Here I ran off imagination. The thing is any example that would pop into my mind requires some not very pretty code. So let’s just say I can convert each of the ConfigureLibraryX() into a step.

Gluing it together

At some point I have to create the chain with all the steps I have created. I will create a static class just for it. It will create the initialization function in its class initializer and will have only one method: Run().

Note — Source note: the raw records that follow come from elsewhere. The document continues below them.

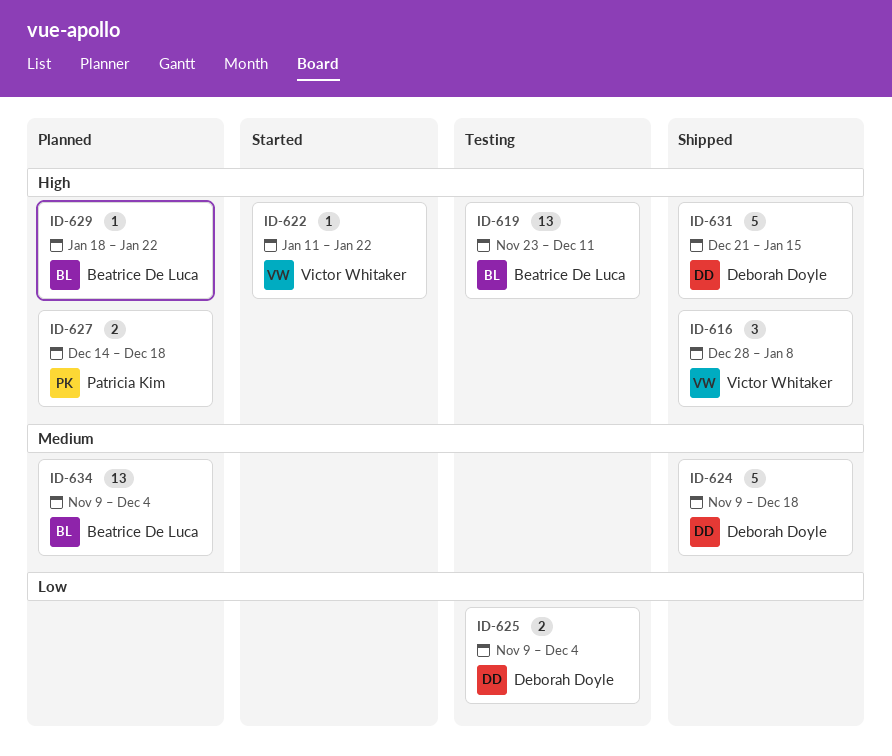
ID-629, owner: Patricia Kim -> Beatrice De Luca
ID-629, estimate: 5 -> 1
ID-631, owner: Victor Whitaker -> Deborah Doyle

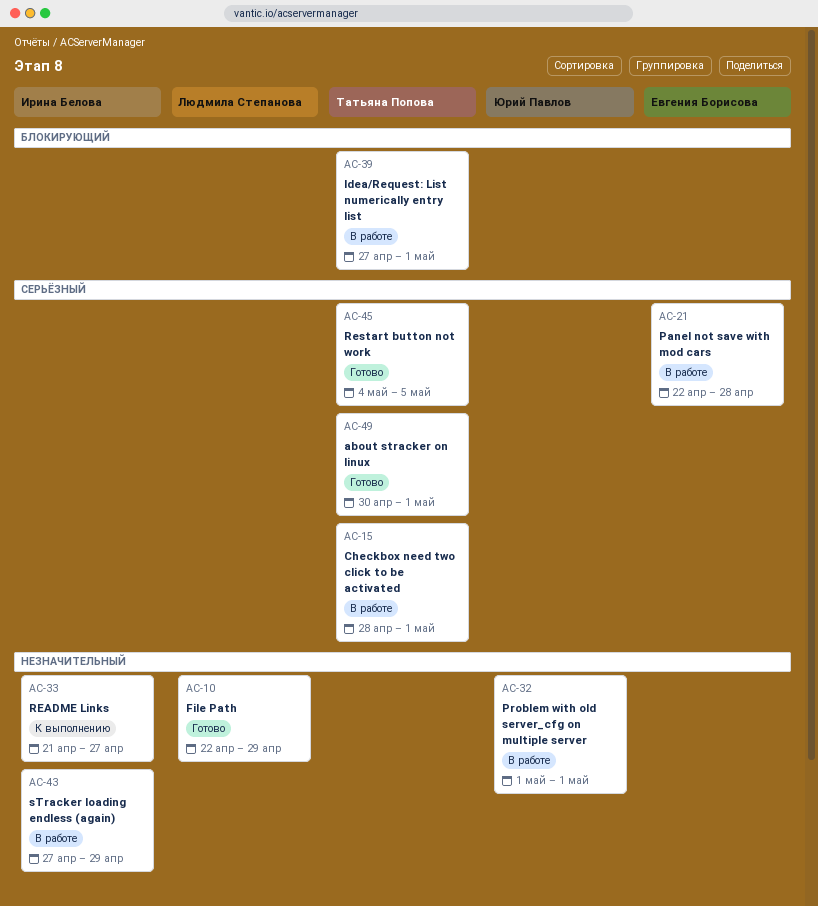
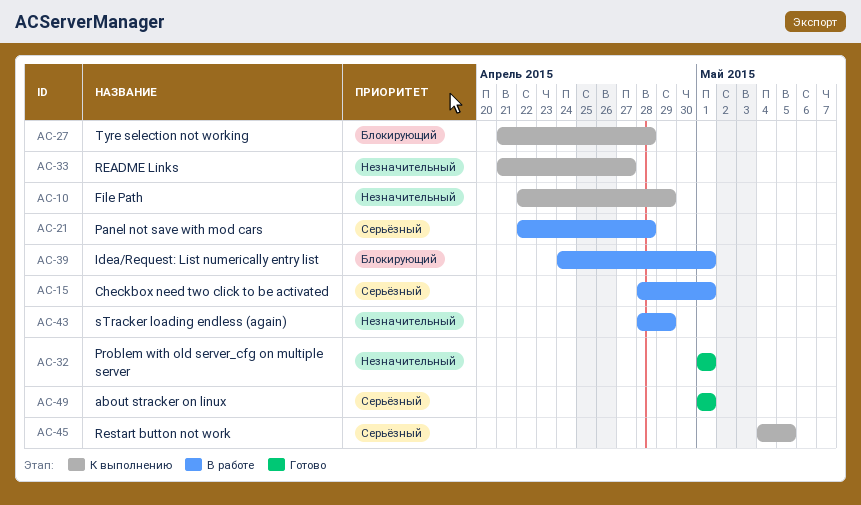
AC-10, status: Готово -> К выполнению
AC-27: none -> present
AC-32, status: В работе -> Готово
AC-39, start: Apr 27 -> Apr 24
AC-43, start: Apr 27 -> Apr 28
AC-45, status: Готово -> К выполнению
AC-49, start: Apr 30 -> May 1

public static class StartUpSequence {
    private class Input {
        public string ApplicationRoot { get; set; }
    }
    private class Output {}

    static StartUpSequence() {
        Sequence = BehaviorWiring.Chain<Input, Output>(
            Step<FindAssemblies>(),
            Step<LoadTypes>(),
            Step<ConfigureLibrary1>(),
            Step<ConfigureLibrary2>(),
            //...
            Step<ConfigureLibraryN>(),
            Step<ConfigureDependencyInjection>(),
            Step<FindCaches>(),
            Step<WarmUpCaches>()
        );
    }

    public static void Run() {
        var currentDirectory = Directory.GetCurrentDirectory();

        Sequence(new Input {
            ApplicationRoot = currentDirectory
        });
    }

    public static Delegate Step<TStep>() {
        return BehaviorWiring.Extract(typeof(TStep), "Run");
    }
}

Using this is gonna be pretty cool.

public class Program {
    public static void Main(string[] args) {
        StartUpSequence.Run();
    }
}

I can almost hear it: 10..9…8… Don’t you?

Eppur si muove

New step? Create its class.

public class NewStep {
    public class Input {}
    public class Output {}
    public Output Run(Input input) { /* ... */ }
}

Test it.

public class NewStepFixture {
    [Test]
    public void It_does_what_is_suposed_to_do() {
        NewStep.Run(new NewStep.Input());

        // Assert It does what is suposed to do
    }
}

Add it to the step list in StartUpSequence

        Sequence = BehaviorWiring.Chain<Input, Output>(
            // Other steps hidden
            Step<WarmUpCaches>(),
            Step<NewStep>()
        );

Some step no longer needed: remove it from the step list and remove its test and class. Some step needs another input, modify its Input, make sure some of the previous steps would provide, remember to update your tests. You could even create a convention based technique to automatically discover the steps.

Outro

We all have initialization sequences. The best ones I’ve seen are very sophisticated hierarchies. This is just another way to go, more kind of functional. Yes you’d need to type more. Don’t know about you, I don’t mind. With this technique your steps will be modules, with all the advantages that come with modularity. It’s easy, very, to modify the sequence. I definitely see some ROI that could be sold to the management.